The add-on generates:

• Muscle Mesh: High-quality volumetric muscle geometry
• CSV Metrics: Comprehensive measurements including:
  • Muscle volume and surface area
  • Origin and insertion areas
  • Centroid coordinates
  • Linear distance (Euclidean distance between centroids)
  • Fiber length (actual muscle path length)
  • Physiological Cross-Sectional Area (average area along the muscle path)
  • Muscle Force (calculated based on PCSA multiplied by a constant factor, e.g., 0.3 N/mm²)

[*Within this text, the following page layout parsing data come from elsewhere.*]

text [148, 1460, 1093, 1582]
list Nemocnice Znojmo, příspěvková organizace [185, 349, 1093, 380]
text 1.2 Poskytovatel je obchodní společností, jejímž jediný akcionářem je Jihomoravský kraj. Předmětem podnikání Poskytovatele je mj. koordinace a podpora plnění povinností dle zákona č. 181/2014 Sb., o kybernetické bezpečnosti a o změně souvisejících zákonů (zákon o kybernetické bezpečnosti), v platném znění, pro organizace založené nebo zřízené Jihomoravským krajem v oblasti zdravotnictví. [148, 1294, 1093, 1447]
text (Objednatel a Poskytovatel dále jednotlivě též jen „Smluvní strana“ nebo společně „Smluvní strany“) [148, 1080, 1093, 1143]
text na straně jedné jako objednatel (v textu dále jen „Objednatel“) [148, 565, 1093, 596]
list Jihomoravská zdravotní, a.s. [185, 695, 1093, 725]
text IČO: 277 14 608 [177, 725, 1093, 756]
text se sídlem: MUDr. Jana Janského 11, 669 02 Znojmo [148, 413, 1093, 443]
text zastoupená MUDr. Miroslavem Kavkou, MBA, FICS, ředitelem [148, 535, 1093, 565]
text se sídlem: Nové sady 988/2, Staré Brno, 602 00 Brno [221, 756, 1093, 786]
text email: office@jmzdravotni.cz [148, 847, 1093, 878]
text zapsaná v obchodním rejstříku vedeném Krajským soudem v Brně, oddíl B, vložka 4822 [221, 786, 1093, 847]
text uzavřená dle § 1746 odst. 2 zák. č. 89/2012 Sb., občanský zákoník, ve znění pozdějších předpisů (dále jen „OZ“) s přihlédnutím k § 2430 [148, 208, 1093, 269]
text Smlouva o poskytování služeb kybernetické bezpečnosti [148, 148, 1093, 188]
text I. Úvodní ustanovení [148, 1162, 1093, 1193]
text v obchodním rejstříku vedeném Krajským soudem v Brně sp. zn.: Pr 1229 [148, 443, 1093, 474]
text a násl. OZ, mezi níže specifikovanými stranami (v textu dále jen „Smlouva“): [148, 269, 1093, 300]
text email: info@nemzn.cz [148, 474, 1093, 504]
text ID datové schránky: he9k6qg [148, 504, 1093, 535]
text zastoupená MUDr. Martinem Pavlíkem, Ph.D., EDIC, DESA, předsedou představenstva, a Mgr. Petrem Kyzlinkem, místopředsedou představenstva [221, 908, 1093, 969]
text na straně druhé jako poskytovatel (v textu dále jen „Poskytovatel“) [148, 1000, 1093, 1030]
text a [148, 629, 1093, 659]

All muscle components are automatically organized in Blender collections:

• Muscles Collection: Contains all muscle sub collections and objects
• Muscle Names Collection: Contains individual muscle objects named according to the specified muscle name

1. Clean Geometry: Ensure bone meshes are manifold with no intersecting faces
2. Continuous Selection: Select continuous attachment areas without gaps
3. Proper Scale: Verify your model is at correct anatomical scale
4. Curve Refinement: Adjust Bezier handles and radius for optimal muscle shape
5. Iterative Workflow: Use preview function to refine before final generation

If you use this method in your research, please cite the original paper:

Herbst, E. C., Meade, L. E., Lautenschlager, S., & Scheyer, T. M. (2022). 
A toolbox for the retrodeformation and muscle reconstruction of fossil specimens in Blender. 
Royal Society Open Science, 9(12), 220519. https://doi.org/10.1098/rsos.220519

For this remix version:

Díaz de León-Muñoz, E. M. (2025). MyoGeneratorRemix: A Blender Add-On for Creating Volumetric Muscles 
[Computer software]. Retrieved from https://github.com/MiguelDLM/MyoGeneratorRemix

This version implements several advanced computational geometry techniques:

• Parallel Transport Frames: Bishop frame algorithm for consistent mesh orientation
• Bezier Sampling: High-quality curve discretization for smooth muscle paths
• Automatic Material Nodes: Procedural shader networks for realistic muscle appearance
• Dynamic Mesh Updates: Real-time mesh regeneration based on curve modifications

This program is free software: you can redistribute it and/or modify it under the terms of the GNU General Public License as published by the Free Software Foundation, either version 3 of the License, or (at your option) any later version.

Based on the original MyoGenerator by Eva C. Herbst and Niccolo Fioritti.